Farley was kind enough to extend his stay in the bookstore to give me my interview; I was working for a small community newspaper in Stirling. I tried to enlist him as columnist for the Community Press. I even offered to buy him a bottle of fine scotch per column in return for his penmanship.
Unfortunately, Farley turned me down, with a smile, saying he’d switched to vodka.
When I first came to Sierra Club I learned he was a not only a great supporter of our campaigns spiritually, but financially too. Whenever things got tight around here, Elizabeth would turn to him for help, be it making an appearance, signing a letter, or helping keep the lights on. He was there for us, always. Farley put his time and money where his mouth was.
Farley’s famous “Boat That Wouldn’t Float” was in fact parked at the restaurant owned by Elizabeth May’s family in Cape Breton, NS, not far from where he spent his summers. I know it’s pretty hard to picture a young Elizabeth May serving Farley Mowat fish and chips, but there he was, encouraging her environmentalism between mouthfuls.
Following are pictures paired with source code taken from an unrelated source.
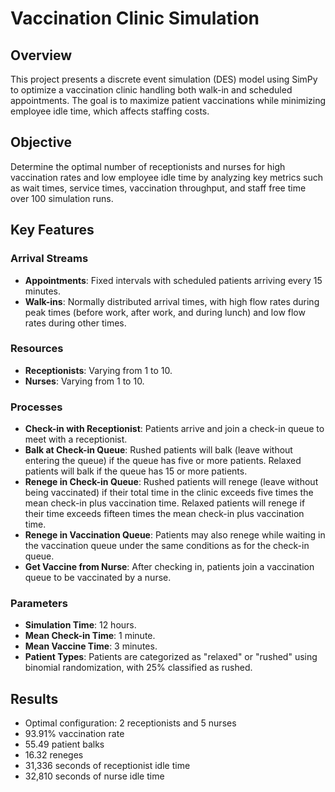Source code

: # Vaccination Clinic Simulation

## Overview

This project presents a discrete event simulation (DES) model using SimPy to optimize a vaccination clinic handling both walk-in and scheduled appointments. The goal is to maximize patient vaccinations while minimizing employee idle time, which affects staffing costs.

## Objective

Determine the optimal number of receptionists and nurses for high vaccination rates and low employee idle time by analyzing key metrics such as wait times, service times, vaccination throughput, and staff free time over 100 simulation runs.

## Key Features

### Arrival Streams

- **Appointments**: Fixed intervals with scheduled patients arriving every 15 minutes.
- **Walk-ins**: Normally distributed arrival times, with high flow rates during peak times (before work, after work, and during lunch) and low flow rates during other times.

### Resources

- **Receptionists**: Varying from 1 to 10.
- **Nurses**: Varying from 1 to 10.

### Processes

- **Check-in with Receptionist**: Patients arrive and join a check-in queue to meet with a receptionist.
- **Balk at Check-in Queue**: Rushed patients will balk (leave without entering the queue) if the queue has five or more patients. Relaxed patients will balk if the queue has 15 or more patients.
- **Renege in Check-in Queue**: Rushed patients will renege (leave without being vaccinated) if their total time in the clinic exceeds five times the mean check-in plus vaccination time. Relaxed patients will renege if their time exceeds fifteen times the mean check-in plus vaccination time.
- **Renege in Vaccination Queue**: Patients may also renege while waiting in the vaccination queue under the same conditions as for the check-in queue.
- **Get Vaccine from Nurse**: After checking in, patients join a vaccination queue to be vaccinated by a nurse.

### Parameters

- **Simulation Time**: 12 hours.
- **Mean Check-in Time**: 1 minute.
- **Mean Vaccine Time**: 3 minutes.
- **Patient Types**: Patients are categorized as "relaxed" or "rushed" using binomial randomization, with 25% classified as rushed.

## Results

- Optimal configuration: 2 receptionists and 5 nurses
- 93.91% vaccination rate
- 55.49 patient balks
- 16.32 reneges
- 31,336 seconds of receptionist idle time
- 32,810 seconds of nurse idle time
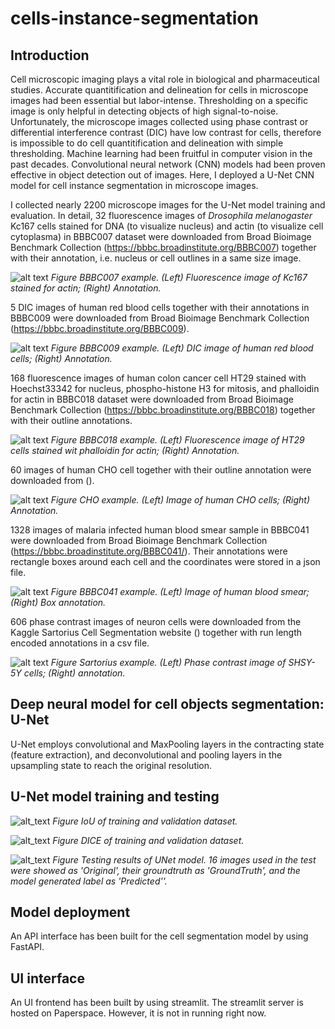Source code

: # cells-instance-segmentation

## Introduction

Cell microscopic imaging plays a vital role in biological and pharmaceutical studies. Accurate quantitification and delineation for cells in microscope images had been essential but labor-intense. Thresholding on a specific image is only helpful in detecting objects of high signal-to-noise. Unfortunately, the microscope images collected using phase contrast or differential interference contrast (DIC) have low contrast for cells, therefore is impossible to do cell quantitification and delineation with simple thresholding. Machine learning had been fruitful in computer vision in the past decades. Convolutional neural network (CNN) models had been proven effective in object detection out of images. Here, I deployed a U-Net CNN model for cell instance segmentation in microscope images. 

I collected nearly 2200 microscope images for the U-Net model training and evaluation. In detail, 32 fluorescence images of *Drosophila melanogaster* Kc167 cells stained for DNA (to visualize nucleus) and actin (to visualize cell cytoplasma) in BBBC007 dataset were downloaded from Broad Bioimage Benchmark Collection (https://bbbc.broadinstitute.org/BBBC007) together with their annotation, i.e. nucleus or cell outlines in a same size image. 

![alt text](./example/bbbc007_example.png)
*Figure BBBC007 example. (Left) Fluorescence image of Kc167 stained for actin; (Right) Annotation.*

5 DIC images of human red blood cells together with their annotations in BBBC009 were downloaded from Broad Bioimage Benchmark Collection (https://bbbc.broadinstitute.org/BBBC009). 

![alt text](./example/bbbc009_example.png "Example of BBBC009")
*Figure BBBC009 example. (Left) DIC image of human red blood cells; (Right) Annotation.*

168 fluorescence images of human colon cancer cell HT29 stained with Hoechst33342 for nucleus, phospho-histone H3 for mitosis, and phalloidin for actin in BBBC018 dataset were downloaded from Broad Bioimage Benchmark Collection (https://bbbc.broadinstitute.org/BBBC018) together with their outline annotations. 

![alt text](./example/bbbc018_example.png "Example of BBBC018")
*Figure BBBC018 example. (Left) Fluorescence image of HT29 cells stained wit phalloidin for actin; (Right) Annotation.*

60 images of human CHO cell together with their outline annotation were downloaded from (). 

![alt text](./example/cho_example.png "Example of Human CHO")
*Figure CHO example. (Left) Image of human CHO cells; (Right) Annotation.*

1328 images of malaria infected human blood smear sample in BBBC041 were downloaded from Broad Bioimage Benchmark Collection (https://bbbc.broadinstitute.org/BBBC041/). Their annotations were rectangle boxes around each cell and the coordinates were stored in a json file. 

![alt text](./example/bbbc041_example.png "Example of BBBC041")
*Figure BBBC041 example. (Left) Image of human blood smear; (Right) Box annotation.*

606 phase contrast images of neuron cells were downloaded from the Kaggle Sartorius Cell Segmentation website () together with run length encoded annotations in a csv file. 

![alt text](./example/sartorius_example.png "Example of Sartorius")
*Figure Sartorius example. (Left) Phase contrast image of SHSY-5Y cells; (Right) annotation.*

## Deep neural model for cell objects segmentation: U-Net
U-Net employs convolutional and MaxPooling layers in the contracting state (feature extraction), and deconvolutional and pooling layers in the upsampling state to reach the original resolution.

## U-Net model training and testing
![alt_text](./example/train_IoU.png "IoU")
*Figure IoU of training and validation dataset.*

![alt_text](./example/train_DICE.png "DICE")
*Figure DICE of training and validation dataset.*

![alt_text](./example/test_UNet.png "Testing results of UNet")
*Figure Testing results of UNet model. 16 images used in the test were showed as 'Original', their groundtruth as 'GroundTruth', and the model generated label as 'Predicted''.*

## Model deployment
An API interface has been built for the cell segmentation model by using FastAPI. 

## UI interface 
An UI frontend has been built by using streamlit. The streamlit server is hosted on Paperspace. However, it is not in running right now.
Elizabeth has a piece of Farley Mowat inside her.
I remember hearing Farley on CBC radio one day describing how he’d become persona non grata in the United States. Apparently the American authorities didn’t appreciate his humour or his quip about shooting down a B-52 with his shotgun. The Americans took Farley seriously; I wish more Canadians had too.
In 2009, I had the great fortune to spend a morning with Farley and his wife Claire. British Columbia was holding a plebiscite on proportional representation and Elizabeth thought he would be the perfect person to do a spot in support of ending the first past the post system. So Michael (now our board chair) and I set out for Port Hope, excited to spend the day with Farley.
As we headed home, Michael turned to me and said, “That’s the best wild goose chase Elizabeth ever sent me on.” I had to agree.
Farley has left this planet that he loved so dearly having lived a long and productive life. He fought hard to preserve this little blue dot for you and me. Many will sing his praise for generations to come.